Filter these entries down to the lines that hold the word "worn", and show each of them.

---------- Source data

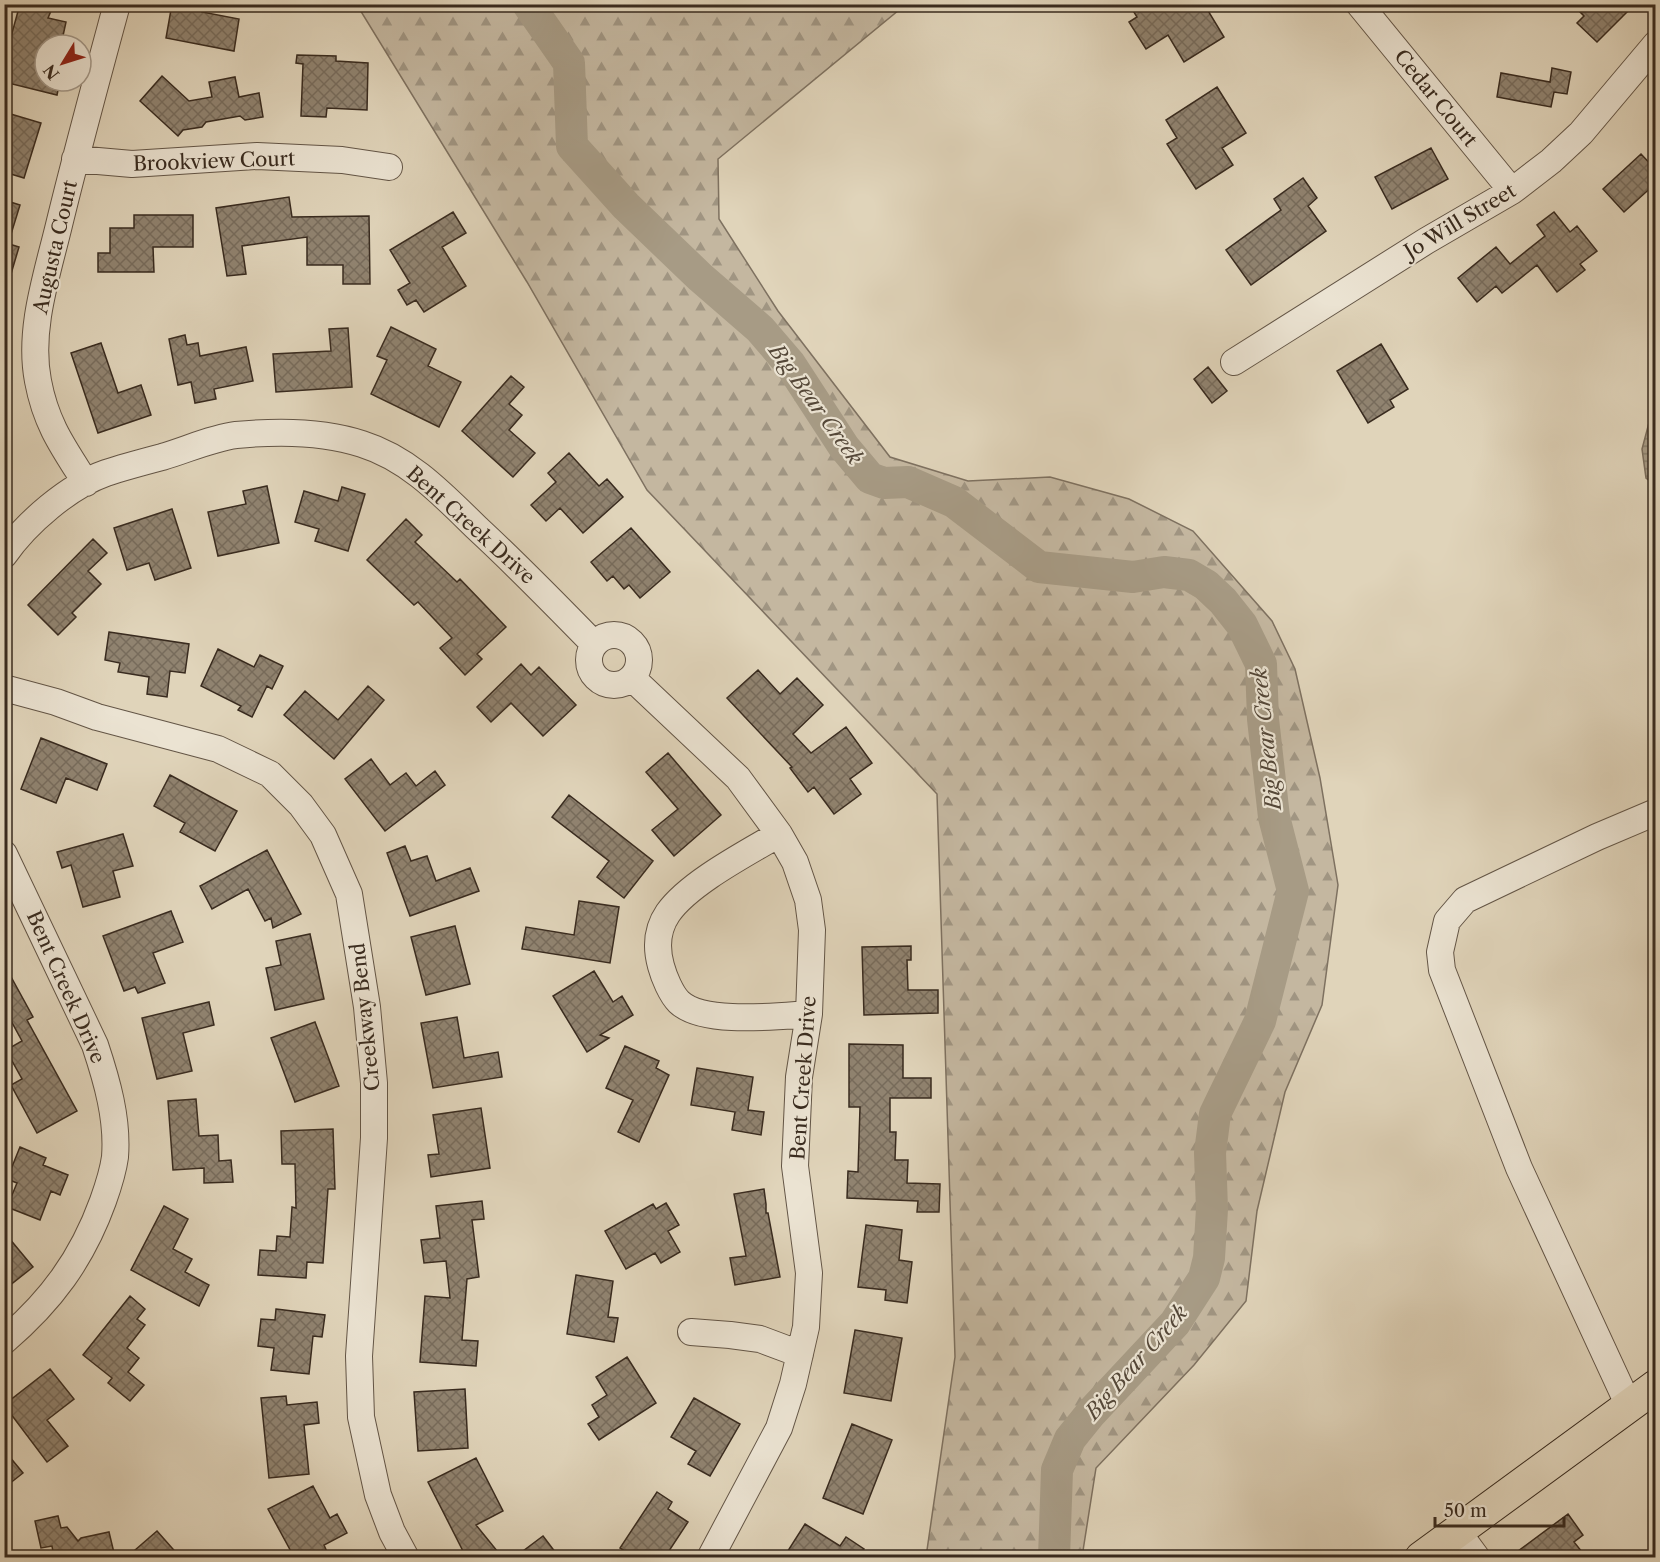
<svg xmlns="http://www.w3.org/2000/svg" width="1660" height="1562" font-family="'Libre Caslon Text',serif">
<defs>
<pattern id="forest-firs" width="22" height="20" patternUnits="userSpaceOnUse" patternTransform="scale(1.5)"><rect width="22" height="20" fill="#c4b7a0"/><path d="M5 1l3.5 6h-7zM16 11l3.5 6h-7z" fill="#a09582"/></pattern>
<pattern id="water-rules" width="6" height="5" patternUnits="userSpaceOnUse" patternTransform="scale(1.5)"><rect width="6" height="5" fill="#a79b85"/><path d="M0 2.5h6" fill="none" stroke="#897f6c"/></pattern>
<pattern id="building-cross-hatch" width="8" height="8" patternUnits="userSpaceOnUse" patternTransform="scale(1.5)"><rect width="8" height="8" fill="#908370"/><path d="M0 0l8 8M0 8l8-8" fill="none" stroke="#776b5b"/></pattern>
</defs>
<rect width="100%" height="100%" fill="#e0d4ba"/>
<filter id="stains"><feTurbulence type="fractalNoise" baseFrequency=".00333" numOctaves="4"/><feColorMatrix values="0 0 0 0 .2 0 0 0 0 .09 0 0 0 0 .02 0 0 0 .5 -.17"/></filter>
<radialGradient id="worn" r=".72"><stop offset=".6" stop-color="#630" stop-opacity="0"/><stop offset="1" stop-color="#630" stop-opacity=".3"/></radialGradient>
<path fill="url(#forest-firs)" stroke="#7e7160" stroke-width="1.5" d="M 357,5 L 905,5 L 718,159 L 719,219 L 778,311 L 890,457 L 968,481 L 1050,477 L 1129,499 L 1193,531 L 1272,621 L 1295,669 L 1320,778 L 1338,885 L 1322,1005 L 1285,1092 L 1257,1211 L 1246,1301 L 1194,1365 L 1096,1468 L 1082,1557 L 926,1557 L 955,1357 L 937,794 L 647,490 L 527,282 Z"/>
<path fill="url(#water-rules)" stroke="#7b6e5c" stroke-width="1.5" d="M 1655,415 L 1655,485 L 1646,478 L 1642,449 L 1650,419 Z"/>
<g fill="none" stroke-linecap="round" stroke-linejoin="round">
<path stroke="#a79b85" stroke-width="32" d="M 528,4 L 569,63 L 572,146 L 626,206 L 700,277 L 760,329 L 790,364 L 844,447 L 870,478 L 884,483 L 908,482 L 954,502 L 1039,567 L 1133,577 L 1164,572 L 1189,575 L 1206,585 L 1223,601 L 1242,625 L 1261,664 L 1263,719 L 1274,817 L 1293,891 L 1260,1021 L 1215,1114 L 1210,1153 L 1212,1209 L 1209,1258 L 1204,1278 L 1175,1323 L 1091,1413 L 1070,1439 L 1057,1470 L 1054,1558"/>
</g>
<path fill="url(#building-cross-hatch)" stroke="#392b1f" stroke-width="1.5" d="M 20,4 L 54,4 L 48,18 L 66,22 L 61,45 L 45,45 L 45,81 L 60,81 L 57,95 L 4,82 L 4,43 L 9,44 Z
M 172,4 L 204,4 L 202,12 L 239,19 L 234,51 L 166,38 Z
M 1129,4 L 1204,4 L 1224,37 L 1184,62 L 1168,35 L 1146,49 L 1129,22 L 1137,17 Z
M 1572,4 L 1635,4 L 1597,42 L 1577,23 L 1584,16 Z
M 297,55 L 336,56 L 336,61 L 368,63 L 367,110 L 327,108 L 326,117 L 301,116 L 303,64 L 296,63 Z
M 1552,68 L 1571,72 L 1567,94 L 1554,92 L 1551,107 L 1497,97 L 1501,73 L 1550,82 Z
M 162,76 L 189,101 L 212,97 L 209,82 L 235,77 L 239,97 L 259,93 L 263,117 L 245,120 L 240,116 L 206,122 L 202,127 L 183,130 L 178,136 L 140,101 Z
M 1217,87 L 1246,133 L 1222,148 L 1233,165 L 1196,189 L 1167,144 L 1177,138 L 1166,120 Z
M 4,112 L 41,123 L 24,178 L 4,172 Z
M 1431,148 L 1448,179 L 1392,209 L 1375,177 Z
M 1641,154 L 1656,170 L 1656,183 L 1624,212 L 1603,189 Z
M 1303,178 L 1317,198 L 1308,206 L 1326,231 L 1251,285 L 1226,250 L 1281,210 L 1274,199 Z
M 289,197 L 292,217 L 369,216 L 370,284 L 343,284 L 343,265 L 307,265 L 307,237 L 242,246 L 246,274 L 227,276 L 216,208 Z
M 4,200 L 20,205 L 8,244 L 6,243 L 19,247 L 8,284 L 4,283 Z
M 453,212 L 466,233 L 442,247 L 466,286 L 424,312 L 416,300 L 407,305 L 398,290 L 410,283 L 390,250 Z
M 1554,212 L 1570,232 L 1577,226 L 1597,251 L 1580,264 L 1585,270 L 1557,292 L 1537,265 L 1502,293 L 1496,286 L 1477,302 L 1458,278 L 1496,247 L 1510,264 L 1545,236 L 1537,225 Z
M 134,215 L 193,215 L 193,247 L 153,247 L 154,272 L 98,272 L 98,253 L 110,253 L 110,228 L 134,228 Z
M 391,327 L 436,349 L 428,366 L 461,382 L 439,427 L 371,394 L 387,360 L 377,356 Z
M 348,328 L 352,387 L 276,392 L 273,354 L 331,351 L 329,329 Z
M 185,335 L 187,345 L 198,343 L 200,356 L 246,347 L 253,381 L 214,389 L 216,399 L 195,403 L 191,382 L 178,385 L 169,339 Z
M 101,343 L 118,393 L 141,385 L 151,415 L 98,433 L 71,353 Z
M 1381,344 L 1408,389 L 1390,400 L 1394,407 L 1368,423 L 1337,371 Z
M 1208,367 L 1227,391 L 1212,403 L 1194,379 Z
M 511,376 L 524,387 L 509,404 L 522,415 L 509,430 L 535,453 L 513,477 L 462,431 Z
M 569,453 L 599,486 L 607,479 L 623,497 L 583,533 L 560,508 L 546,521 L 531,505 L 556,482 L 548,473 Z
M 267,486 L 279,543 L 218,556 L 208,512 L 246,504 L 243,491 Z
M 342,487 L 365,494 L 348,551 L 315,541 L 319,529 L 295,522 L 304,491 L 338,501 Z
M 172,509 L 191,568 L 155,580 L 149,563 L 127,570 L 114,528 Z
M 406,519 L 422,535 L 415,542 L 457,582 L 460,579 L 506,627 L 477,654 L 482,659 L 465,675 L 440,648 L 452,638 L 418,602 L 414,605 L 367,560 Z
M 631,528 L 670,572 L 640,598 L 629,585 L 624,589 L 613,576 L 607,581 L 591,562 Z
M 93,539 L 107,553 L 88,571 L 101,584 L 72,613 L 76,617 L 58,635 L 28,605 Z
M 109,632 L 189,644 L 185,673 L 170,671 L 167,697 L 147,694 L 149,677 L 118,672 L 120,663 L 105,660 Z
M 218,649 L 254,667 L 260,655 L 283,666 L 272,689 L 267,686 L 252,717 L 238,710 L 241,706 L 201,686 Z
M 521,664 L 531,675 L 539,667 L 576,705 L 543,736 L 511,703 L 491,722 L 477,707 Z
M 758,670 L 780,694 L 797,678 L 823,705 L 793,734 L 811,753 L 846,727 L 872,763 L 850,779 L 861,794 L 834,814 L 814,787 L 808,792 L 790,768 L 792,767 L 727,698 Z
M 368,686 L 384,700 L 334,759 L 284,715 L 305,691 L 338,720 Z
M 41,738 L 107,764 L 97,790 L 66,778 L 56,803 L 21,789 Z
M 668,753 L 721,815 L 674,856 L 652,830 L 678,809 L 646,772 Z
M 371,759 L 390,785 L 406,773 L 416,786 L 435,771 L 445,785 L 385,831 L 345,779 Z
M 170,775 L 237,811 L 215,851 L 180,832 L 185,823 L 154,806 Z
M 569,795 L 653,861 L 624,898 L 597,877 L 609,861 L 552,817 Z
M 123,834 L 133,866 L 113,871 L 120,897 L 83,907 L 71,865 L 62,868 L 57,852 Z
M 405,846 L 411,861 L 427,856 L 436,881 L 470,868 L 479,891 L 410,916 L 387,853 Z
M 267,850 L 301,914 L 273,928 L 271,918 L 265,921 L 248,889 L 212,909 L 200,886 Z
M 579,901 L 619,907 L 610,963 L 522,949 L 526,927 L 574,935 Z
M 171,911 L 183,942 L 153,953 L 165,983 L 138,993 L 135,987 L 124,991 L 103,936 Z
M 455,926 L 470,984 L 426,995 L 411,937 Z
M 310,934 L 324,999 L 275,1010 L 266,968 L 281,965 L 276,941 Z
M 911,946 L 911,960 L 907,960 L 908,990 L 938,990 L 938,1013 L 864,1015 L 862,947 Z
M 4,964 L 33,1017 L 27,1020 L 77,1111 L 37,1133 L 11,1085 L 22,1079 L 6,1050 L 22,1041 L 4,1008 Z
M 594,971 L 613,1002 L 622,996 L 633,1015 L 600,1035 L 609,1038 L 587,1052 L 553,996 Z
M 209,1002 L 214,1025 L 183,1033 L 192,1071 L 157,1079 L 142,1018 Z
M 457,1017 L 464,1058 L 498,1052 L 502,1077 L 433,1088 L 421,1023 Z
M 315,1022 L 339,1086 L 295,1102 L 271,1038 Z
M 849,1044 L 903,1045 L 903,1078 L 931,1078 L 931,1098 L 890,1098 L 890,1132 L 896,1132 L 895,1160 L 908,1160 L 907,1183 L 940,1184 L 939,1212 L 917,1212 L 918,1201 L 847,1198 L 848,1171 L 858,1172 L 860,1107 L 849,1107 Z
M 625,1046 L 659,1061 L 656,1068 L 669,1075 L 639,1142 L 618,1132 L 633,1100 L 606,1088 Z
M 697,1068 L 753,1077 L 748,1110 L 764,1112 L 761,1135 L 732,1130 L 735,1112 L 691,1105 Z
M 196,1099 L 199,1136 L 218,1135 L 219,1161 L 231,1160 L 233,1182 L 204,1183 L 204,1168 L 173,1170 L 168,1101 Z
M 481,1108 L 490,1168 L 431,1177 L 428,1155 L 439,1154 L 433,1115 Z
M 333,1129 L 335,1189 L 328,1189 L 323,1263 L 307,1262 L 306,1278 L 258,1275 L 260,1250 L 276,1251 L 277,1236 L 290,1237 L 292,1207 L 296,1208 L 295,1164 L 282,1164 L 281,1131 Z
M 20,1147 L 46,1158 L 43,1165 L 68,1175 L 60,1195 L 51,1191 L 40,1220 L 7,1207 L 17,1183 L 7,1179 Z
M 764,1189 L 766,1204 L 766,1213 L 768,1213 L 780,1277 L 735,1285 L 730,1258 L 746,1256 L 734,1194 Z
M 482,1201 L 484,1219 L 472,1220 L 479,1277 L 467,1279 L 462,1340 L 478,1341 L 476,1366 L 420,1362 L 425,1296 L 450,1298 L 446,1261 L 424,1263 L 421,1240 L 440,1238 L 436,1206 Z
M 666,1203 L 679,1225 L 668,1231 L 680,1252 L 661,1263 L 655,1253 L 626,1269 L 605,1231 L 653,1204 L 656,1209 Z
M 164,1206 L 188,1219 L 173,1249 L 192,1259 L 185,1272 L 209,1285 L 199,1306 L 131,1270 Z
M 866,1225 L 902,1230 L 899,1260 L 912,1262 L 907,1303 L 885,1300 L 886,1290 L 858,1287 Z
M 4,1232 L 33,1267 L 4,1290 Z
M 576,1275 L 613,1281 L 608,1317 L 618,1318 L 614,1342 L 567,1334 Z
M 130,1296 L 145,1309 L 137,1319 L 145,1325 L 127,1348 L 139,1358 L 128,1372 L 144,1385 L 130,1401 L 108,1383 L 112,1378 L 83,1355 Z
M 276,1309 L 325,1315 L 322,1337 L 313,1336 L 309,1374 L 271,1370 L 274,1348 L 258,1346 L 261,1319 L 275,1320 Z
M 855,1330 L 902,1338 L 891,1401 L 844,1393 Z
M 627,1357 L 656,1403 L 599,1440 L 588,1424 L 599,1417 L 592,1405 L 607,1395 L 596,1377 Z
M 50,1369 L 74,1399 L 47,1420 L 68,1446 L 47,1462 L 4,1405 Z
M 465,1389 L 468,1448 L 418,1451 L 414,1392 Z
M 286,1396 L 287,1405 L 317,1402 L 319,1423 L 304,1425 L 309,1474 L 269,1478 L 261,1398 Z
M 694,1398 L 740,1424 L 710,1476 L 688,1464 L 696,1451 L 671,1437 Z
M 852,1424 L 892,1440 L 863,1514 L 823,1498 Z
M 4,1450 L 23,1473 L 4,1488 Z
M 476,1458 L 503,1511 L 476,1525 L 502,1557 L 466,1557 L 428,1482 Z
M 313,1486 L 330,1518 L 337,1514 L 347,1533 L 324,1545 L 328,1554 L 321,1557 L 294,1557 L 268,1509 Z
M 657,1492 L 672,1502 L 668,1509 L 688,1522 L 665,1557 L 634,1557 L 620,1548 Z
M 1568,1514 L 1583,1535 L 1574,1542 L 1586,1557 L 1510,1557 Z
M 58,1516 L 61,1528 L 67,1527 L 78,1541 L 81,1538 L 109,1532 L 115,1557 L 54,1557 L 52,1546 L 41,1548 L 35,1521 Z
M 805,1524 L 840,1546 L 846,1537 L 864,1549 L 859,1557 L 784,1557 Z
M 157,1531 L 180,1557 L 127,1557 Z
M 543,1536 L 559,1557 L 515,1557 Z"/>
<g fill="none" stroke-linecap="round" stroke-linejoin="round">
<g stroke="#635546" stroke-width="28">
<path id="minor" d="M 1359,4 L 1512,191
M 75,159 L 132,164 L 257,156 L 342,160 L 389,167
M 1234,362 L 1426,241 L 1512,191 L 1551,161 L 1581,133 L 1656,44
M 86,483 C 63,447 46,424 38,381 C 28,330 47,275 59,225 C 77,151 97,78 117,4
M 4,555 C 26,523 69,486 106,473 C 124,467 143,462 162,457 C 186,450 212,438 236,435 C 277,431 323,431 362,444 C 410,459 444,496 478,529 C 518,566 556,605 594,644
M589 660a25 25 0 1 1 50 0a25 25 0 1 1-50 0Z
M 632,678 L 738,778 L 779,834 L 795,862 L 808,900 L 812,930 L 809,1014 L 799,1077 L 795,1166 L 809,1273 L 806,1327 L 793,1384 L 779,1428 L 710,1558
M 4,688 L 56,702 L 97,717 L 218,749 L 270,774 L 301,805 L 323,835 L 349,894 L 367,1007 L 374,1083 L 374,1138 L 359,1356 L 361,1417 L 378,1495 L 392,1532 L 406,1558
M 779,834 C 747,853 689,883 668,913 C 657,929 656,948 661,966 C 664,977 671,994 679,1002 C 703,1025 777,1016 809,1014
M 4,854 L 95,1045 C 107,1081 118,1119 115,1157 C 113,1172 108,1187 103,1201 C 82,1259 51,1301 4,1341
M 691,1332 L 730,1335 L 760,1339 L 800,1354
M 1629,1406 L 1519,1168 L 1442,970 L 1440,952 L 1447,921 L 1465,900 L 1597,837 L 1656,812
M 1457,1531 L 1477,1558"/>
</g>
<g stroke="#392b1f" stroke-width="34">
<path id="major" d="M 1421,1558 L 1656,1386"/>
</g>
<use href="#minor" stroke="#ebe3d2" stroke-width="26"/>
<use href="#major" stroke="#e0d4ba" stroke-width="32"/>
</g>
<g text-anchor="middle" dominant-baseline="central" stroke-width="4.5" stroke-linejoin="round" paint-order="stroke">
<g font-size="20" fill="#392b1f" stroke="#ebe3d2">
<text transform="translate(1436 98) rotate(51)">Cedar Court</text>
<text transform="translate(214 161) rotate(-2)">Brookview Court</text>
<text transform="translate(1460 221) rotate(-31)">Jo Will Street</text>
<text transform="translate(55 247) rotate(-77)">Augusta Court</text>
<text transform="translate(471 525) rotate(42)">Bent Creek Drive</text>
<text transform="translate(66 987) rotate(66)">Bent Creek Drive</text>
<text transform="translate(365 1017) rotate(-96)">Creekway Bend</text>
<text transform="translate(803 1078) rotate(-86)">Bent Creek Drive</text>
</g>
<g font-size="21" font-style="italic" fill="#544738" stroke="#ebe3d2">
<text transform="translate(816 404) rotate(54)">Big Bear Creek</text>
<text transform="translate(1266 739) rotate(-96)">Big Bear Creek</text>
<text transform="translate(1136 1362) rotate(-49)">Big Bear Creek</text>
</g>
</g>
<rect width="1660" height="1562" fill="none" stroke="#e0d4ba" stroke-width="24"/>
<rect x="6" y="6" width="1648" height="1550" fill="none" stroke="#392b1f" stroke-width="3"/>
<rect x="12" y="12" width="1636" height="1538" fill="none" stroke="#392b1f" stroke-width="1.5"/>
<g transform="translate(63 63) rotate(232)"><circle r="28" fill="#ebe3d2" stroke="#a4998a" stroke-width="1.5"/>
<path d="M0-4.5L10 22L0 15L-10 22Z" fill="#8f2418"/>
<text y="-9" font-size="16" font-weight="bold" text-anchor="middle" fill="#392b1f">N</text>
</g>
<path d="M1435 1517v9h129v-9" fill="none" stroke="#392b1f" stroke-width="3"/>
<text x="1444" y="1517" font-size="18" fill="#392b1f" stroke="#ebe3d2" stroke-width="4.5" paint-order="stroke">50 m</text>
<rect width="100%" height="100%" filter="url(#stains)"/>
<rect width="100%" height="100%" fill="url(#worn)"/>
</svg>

--------------------

=== Solution to this exercise ===
<radialGradient id="worn" r=".72"><stop offset=".6" stop-color="#630" stop-opacity="0"/><stop offset="1" stop-color="#630" stop-opacity=".3"/></radialGradient>
<rect width="100%" height="100%" fill="url(#worn)"/>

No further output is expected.